(begin)

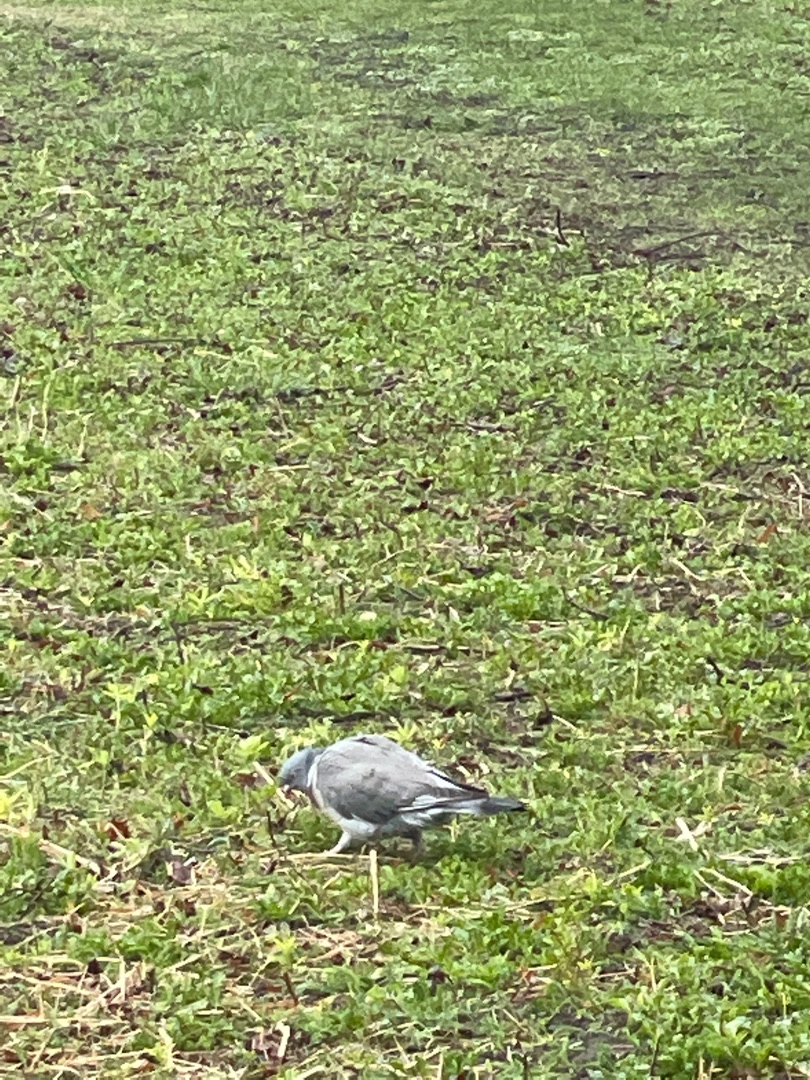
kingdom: Animalia
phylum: Chordata
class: Aves
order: Columbiformes
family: Columbidae
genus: Columba
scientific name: Columba palumbus
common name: Ringdue
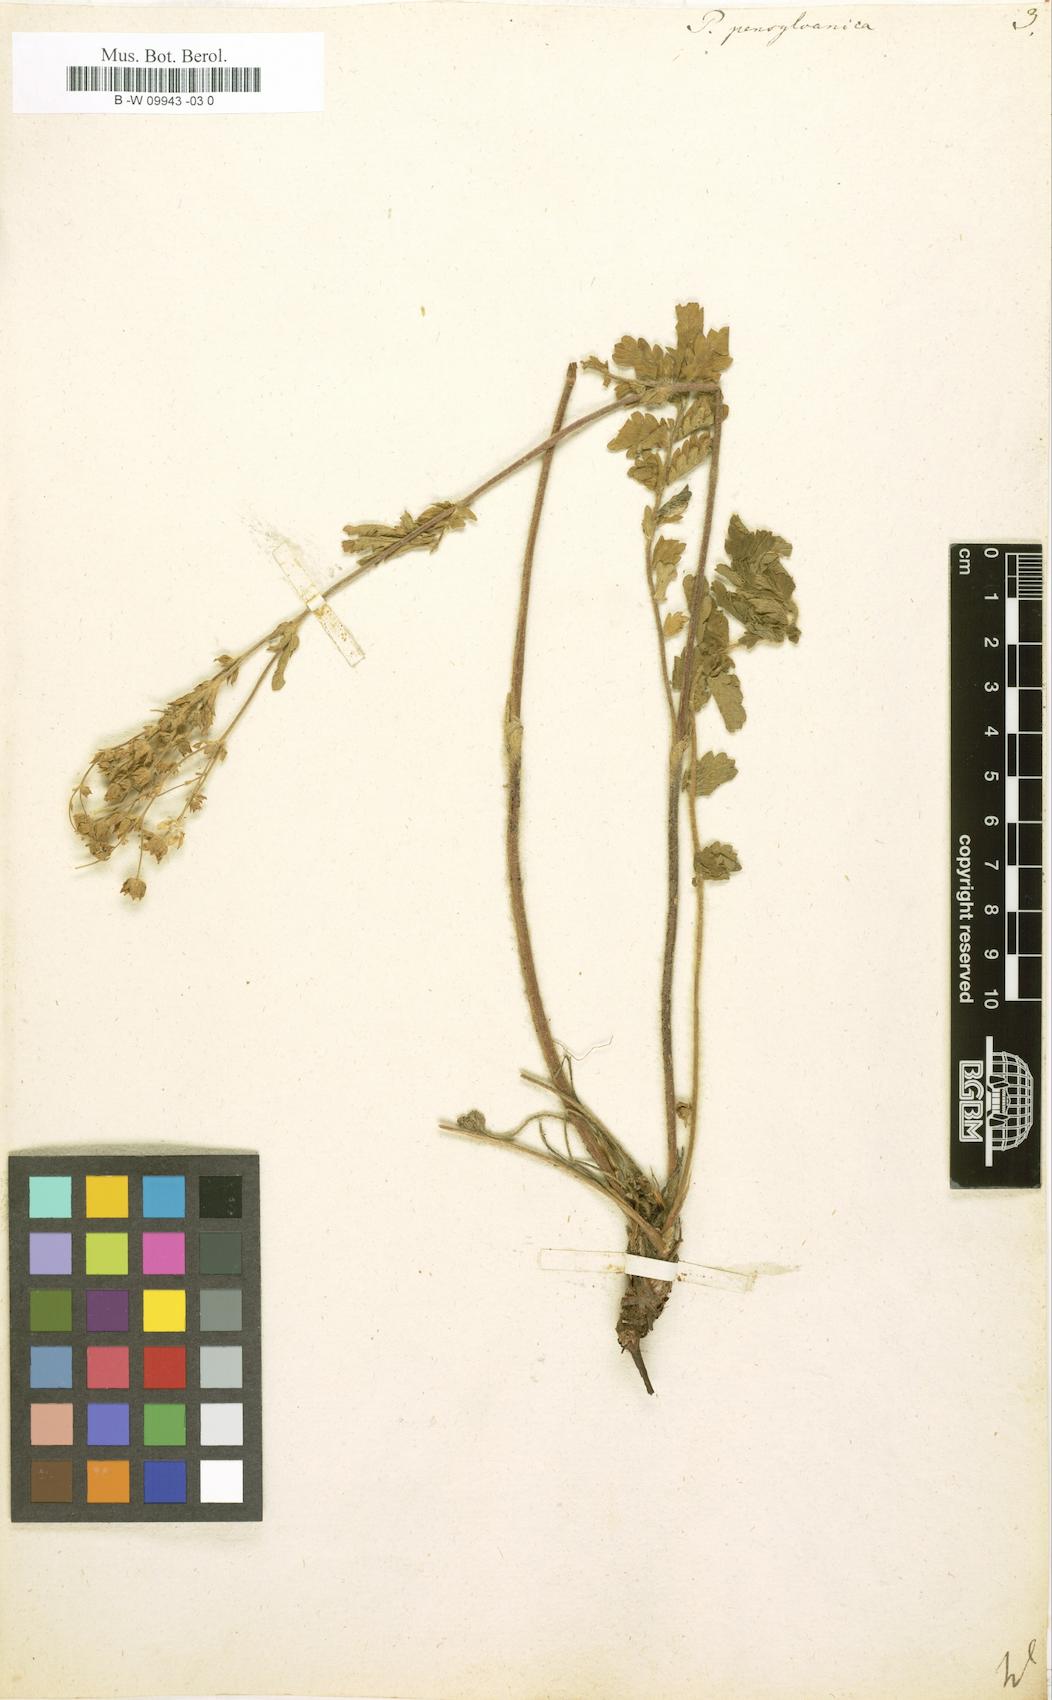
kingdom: Plantae
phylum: Tracheophyta
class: Magnoliopsida
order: Rosales
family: Rosaceae
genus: Potentilla
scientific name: Potentilla pensylvanica
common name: Pennsylvania cinquefoil
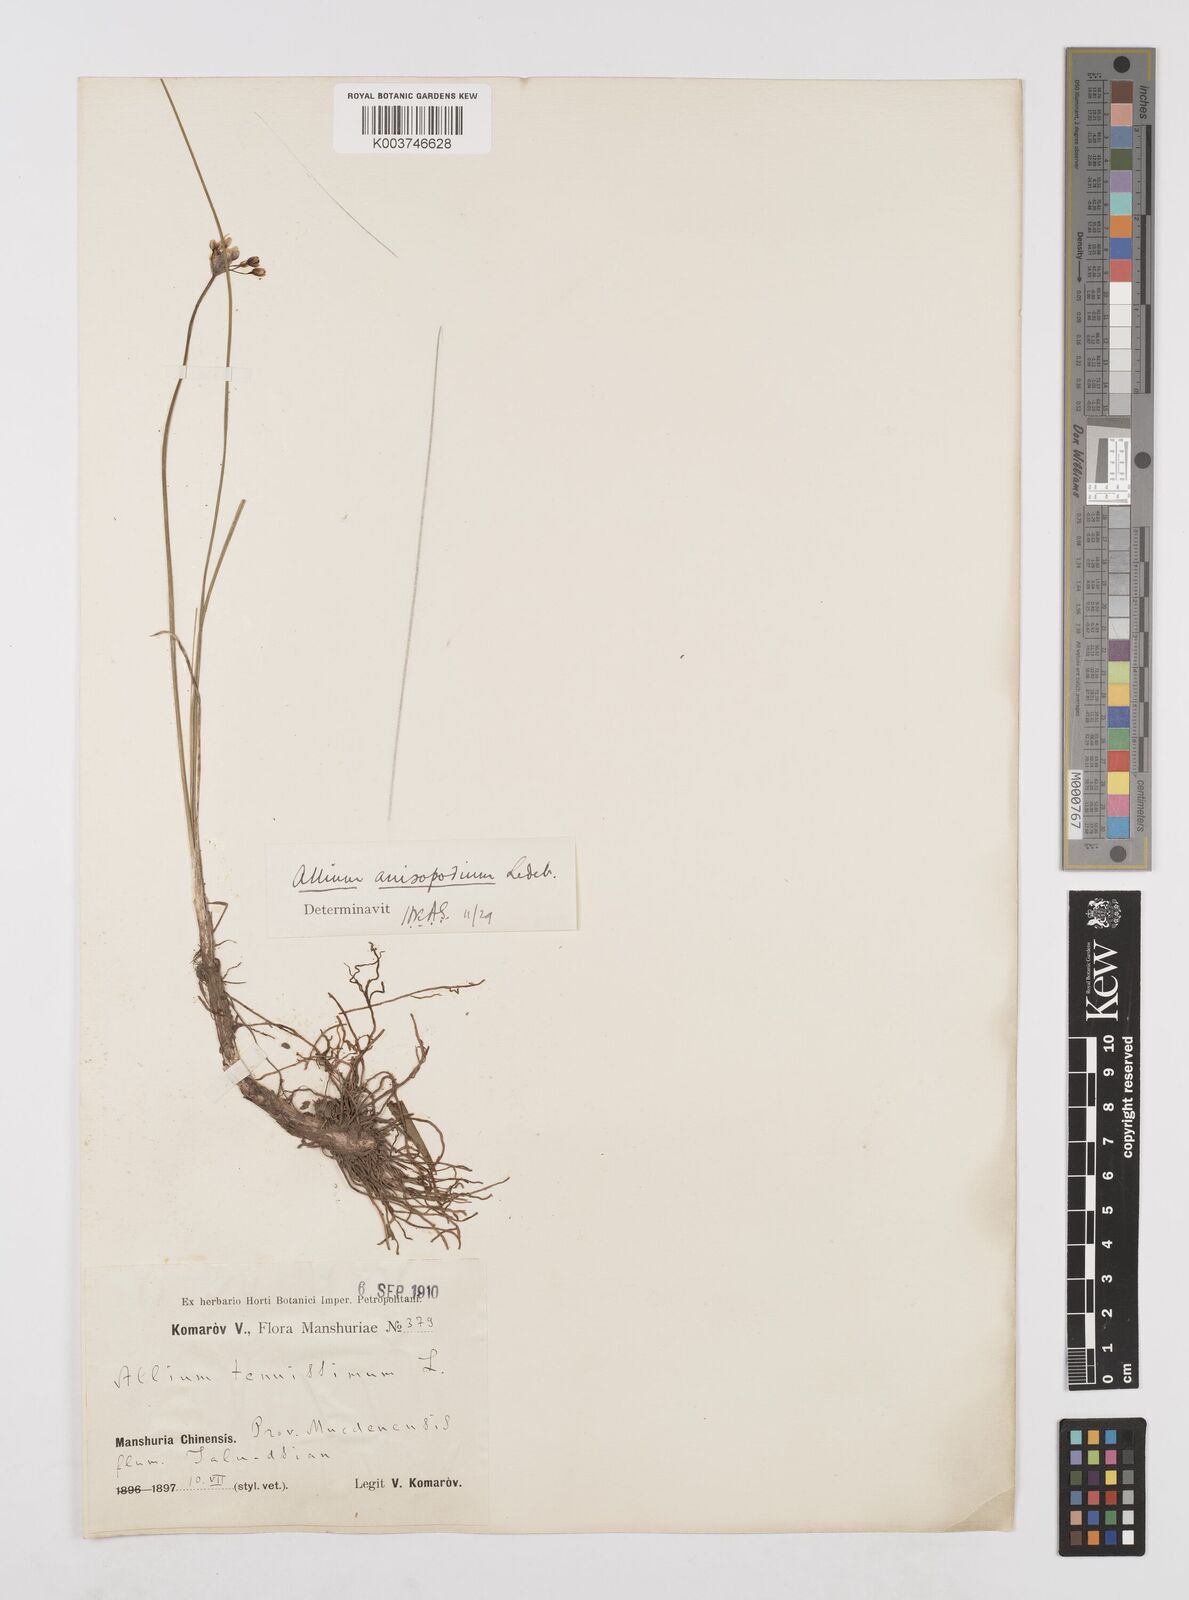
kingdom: Plantae
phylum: Tracheophyta
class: Liliopsida
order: Asparagales
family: Amaryllidaceae
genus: Allium
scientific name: Allium anisopodium
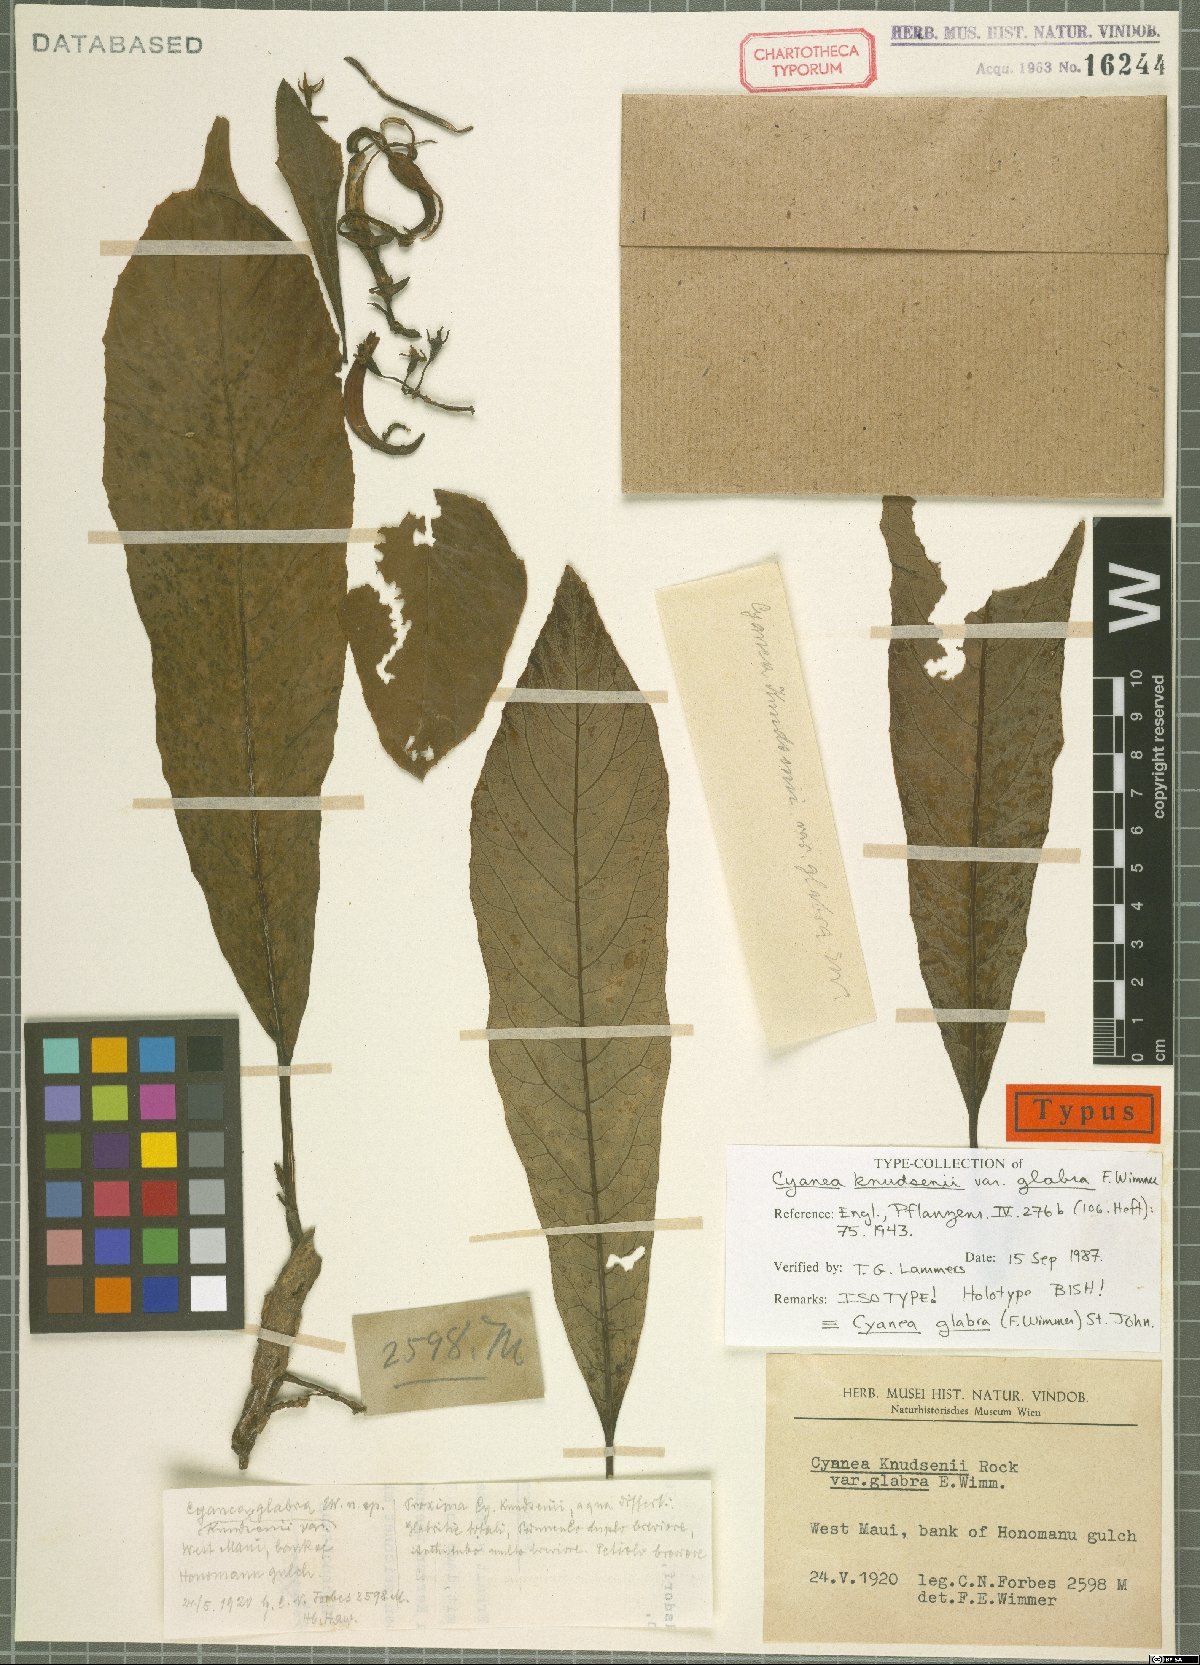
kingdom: Plantae
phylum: Tracheophyta
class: Magnoliopsida
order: Asterales
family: Campanulaceae
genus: Cyanea
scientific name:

(end)

Reproduce every line of text from the items above without any change, leaving the pictures out.

Expected answer:
kingdom: Animalia
phylum: Chordata
class: Aves
order: Columbiformes
family: Columbidae
genus: Columba
scientific name: Columba palumbus
common name: Ringdue
kingdom: Plantae
phylum: Tracheophyta
class: Magnoliopsida
order: Rosales
family: Rosaceae
genus: Potentilla
scientific name: Potentilla pensylvanica
common name: Pennsylvania cinquefoil
kingdom: Plantae
phylum: Tracheophyta
class: Liliopsida
order: Asparagales
family: Amaryllidaceae
genus: Allium
scientific name: Allium anisopodium
kingdom: Plantae
phylum: Tracheophyta
class: Magnoliopsida
order: Asterales
family: Campanulaceae
genus: Cyanea
scientific name:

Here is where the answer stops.